> Task statement
Work through the records below, line by line, and say how many lines include "viewBox", with nothing else.

> Web interface edit records
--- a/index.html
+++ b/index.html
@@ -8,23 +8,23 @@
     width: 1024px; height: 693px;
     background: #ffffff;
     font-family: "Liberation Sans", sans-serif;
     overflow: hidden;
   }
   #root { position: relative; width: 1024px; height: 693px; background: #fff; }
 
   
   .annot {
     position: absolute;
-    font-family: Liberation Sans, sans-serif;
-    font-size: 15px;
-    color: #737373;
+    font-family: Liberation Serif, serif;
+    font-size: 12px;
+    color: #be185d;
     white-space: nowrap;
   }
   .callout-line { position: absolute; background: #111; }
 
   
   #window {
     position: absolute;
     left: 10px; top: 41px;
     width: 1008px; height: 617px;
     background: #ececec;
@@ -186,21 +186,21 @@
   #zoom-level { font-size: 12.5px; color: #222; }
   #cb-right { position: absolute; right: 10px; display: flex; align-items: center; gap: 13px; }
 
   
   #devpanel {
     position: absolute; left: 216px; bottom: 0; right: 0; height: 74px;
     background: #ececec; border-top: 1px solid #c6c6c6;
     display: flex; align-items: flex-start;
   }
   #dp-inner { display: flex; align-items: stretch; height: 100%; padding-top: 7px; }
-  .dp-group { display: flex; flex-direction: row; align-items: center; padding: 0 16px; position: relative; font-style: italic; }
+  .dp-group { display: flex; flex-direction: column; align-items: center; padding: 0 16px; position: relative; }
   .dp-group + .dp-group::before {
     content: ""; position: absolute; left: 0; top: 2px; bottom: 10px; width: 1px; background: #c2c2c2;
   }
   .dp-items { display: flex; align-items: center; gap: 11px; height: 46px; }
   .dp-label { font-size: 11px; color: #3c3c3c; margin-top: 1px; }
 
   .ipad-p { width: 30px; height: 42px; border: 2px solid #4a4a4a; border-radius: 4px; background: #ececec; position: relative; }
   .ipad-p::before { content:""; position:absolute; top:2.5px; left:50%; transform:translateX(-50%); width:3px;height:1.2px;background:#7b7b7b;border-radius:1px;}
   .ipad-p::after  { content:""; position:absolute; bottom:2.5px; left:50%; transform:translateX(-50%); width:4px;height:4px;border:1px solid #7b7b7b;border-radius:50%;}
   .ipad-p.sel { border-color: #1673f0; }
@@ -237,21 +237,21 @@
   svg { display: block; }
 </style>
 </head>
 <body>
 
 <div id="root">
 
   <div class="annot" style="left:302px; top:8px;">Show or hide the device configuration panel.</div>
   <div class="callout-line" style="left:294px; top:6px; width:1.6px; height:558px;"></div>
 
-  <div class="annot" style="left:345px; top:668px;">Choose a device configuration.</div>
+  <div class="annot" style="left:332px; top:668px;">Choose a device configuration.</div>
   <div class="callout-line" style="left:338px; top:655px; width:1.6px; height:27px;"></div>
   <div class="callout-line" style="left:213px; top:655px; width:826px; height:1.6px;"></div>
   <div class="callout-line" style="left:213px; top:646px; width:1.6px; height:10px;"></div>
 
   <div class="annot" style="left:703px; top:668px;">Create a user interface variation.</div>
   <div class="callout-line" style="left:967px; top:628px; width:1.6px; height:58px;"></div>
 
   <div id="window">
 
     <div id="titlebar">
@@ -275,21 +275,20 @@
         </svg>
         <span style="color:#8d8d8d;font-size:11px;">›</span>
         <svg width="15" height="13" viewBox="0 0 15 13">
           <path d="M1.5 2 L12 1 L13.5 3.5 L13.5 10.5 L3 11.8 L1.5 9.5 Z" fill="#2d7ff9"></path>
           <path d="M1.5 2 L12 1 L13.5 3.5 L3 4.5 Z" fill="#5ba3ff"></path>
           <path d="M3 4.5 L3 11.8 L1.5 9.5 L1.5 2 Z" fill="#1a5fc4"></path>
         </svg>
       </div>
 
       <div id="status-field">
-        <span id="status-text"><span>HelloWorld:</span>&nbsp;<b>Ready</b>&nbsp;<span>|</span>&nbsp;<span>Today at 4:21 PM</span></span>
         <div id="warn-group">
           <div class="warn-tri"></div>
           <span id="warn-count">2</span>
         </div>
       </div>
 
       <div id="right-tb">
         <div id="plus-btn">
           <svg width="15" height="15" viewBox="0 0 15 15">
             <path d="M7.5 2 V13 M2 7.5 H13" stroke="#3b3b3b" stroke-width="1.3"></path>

...

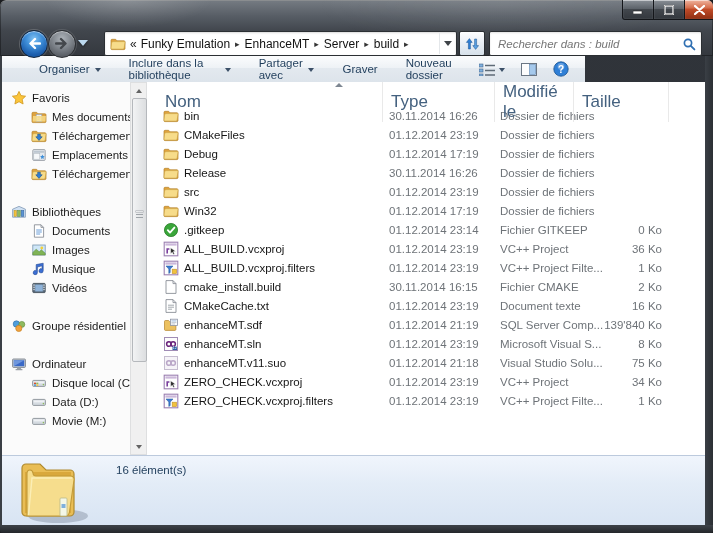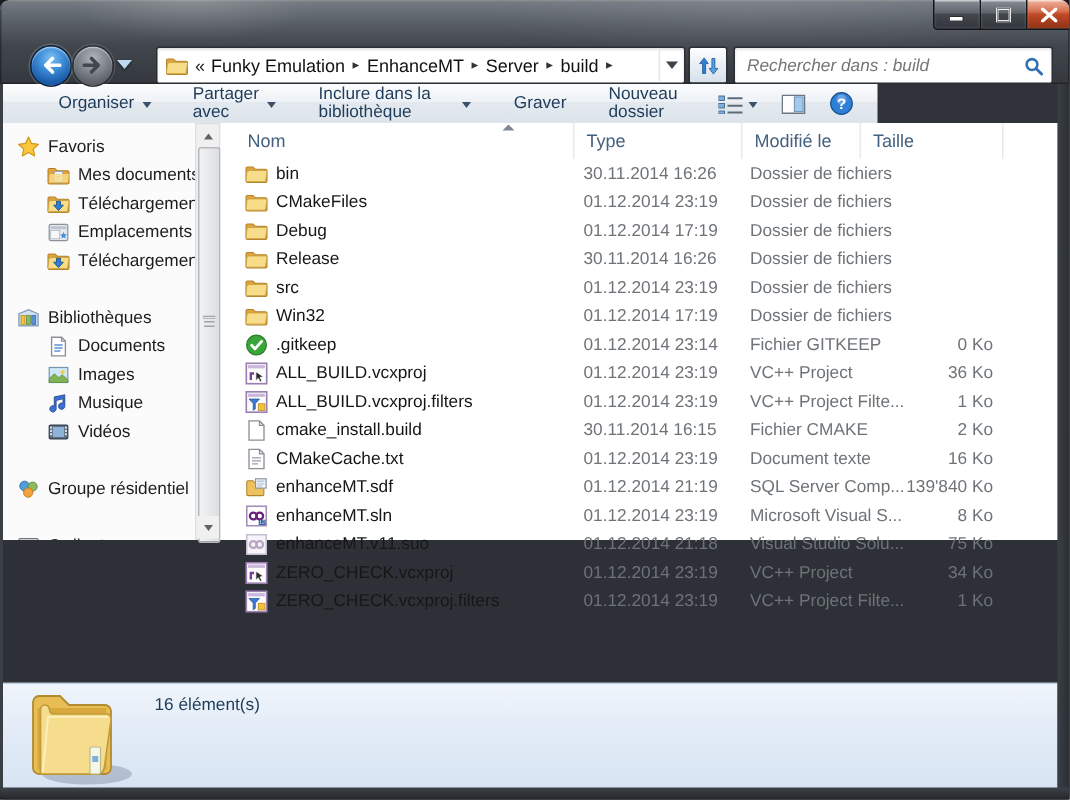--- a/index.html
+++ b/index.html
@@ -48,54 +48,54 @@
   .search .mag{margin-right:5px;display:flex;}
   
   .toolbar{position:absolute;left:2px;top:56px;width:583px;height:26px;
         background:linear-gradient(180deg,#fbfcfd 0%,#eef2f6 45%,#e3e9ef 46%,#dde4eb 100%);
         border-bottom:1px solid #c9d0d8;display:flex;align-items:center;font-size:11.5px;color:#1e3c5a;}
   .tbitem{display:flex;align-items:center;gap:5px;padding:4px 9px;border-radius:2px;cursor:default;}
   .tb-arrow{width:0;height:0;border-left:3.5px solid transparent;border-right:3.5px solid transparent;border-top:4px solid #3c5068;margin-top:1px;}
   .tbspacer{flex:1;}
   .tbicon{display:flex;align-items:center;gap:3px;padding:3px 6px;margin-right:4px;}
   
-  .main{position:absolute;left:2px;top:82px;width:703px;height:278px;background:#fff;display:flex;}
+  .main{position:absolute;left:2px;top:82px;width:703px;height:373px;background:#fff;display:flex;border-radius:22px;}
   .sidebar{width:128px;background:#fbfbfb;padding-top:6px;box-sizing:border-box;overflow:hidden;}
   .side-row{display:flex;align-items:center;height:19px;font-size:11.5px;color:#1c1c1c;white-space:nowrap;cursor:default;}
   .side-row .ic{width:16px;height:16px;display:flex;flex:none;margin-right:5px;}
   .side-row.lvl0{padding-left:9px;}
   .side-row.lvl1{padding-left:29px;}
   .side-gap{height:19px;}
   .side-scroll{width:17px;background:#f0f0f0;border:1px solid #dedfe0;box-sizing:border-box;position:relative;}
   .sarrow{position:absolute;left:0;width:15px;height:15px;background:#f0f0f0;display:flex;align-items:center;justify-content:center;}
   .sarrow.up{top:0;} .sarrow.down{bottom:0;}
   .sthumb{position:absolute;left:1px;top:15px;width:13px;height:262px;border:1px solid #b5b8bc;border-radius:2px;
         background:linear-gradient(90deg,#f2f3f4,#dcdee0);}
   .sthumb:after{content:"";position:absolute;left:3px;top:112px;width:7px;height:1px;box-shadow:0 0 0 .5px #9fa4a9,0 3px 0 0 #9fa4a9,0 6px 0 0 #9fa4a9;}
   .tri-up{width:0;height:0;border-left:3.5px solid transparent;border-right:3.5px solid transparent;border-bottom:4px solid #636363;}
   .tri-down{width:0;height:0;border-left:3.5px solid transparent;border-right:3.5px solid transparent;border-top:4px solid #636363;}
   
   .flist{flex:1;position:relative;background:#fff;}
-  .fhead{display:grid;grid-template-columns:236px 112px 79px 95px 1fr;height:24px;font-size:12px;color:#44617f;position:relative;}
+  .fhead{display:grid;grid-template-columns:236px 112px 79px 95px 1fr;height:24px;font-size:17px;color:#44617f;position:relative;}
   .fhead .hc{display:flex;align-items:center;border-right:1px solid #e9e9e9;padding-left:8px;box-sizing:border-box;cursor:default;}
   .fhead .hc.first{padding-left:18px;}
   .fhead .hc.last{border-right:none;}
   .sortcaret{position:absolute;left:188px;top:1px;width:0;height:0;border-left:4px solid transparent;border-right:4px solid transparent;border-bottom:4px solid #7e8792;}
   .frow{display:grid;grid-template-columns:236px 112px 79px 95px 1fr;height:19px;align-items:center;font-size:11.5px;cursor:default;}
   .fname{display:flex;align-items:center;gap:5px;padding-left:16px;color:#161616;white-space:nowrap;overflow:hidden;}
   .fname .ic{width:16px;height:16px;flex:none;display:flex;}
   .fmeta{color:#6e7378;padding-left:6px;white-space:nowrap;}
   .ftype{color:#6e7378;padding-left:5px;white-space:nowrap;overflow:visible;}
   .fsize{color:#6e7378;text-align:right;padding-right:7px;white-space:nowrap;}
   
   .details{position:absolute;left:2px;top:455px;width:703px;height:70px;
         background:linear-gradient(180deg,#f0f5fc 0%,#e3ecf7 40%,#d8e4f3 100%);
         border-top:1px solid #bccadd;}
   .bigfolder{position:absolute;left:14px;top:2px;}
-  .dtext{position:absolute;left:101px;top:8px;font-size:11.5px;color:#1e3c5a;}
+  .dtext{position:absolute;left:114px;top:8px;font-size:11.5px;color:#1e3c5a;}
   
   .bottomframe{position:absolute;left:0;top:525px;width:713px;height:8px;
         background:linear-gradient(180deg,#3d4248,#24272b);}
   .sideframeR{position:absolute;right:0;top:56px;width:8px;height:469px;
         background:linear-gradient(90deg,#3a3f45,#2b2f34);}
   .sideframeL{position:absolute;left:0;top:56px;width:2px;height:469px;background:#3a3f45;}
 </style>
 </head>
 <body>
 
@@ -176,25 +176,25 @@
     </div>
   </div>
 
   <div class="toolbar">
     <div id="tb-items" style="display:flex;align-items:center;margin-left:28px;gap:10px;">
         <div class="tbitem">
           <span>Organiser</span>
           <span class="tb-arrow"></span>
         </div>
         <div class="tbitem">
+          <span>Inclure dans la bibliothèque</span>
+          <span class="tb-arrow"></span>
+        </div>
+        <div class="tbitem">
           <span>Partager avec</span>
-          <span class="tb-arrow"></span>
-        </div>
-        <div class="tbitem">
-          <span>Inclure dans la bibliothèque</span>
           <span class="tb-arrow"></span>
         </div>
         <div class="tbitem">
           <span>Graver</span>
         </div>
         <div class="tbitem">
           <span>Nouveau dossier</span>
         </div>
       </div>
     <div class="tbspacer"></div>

> Finished task
2